[Collection entries]
======
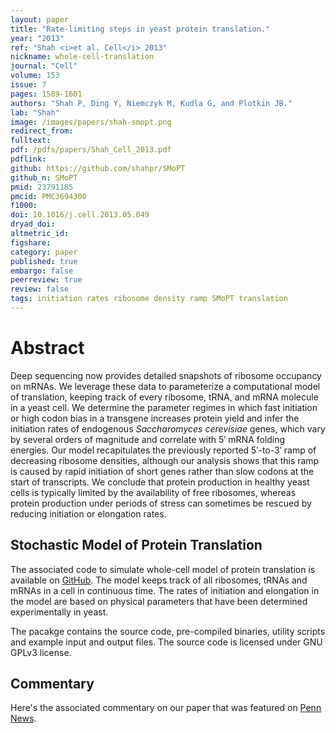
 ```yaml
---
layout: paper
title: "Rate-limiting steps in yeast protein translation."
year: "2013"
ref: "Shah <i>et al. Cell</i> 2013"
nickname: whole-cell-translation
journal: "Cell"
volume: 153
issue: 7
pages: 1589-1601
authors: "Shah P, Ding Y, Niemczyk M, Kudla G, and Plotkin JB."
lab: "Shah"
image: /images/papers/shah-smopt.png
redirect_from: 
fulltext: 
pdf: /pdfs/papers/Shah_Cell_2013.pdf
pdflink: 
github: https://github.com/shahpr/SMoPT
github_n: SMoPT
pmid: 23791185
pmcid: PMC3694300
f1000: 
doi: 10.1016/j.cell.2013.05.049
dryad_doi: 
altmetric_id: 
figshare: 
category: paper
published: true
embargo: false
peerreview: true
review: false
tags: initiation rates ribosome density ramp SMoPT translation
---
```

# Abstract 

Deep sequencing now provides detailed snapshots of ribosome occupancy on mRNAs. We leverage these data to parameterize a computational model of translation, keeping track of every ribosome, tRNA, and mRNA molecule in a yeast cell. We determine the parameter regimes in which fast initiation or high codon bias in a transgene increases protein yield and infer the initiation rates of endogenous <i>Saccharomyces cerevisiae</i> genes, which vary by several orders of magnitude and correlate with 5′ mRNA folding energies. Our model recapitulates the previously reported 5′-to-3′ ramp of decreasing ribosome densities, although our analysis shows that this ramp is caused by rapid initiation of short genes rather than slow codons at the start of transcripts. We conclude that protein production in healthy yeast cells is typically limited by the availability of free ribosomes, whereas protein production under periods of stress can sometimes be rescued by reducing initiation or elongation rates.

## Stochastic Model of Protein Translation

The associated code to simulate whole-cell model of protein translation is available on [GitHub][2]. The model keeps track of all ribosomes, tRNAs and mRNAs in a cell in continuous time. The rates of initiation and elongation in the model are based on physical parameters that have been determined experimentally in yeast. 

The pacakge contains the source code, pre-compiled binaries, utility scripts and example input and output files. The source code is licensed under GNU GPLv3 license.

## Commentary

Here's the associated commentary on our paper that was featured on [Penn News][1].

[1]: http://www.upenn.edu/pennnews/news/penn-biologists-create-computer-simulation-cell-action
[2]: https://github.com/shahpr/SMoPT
======
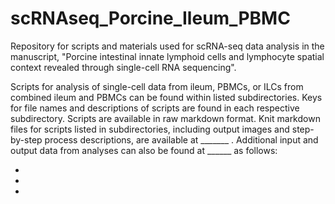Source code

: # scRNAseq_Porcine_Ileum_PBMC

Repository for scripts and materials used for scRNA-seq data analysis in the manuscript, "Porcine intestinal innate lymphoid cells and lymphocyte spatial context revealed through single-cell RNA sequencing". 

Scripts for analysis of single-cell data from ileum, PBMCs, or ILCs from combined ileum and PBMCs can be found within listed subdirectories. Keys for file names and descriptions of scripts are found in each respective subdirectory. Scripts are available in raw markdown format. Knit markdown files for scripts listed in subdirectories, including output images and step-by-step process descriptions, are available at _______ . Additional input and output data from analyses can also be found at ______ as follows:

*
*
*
======
__Activity__. Examine the records above and state the number of lines that include "shahpr", with no further text.

__Solution for this task__. 2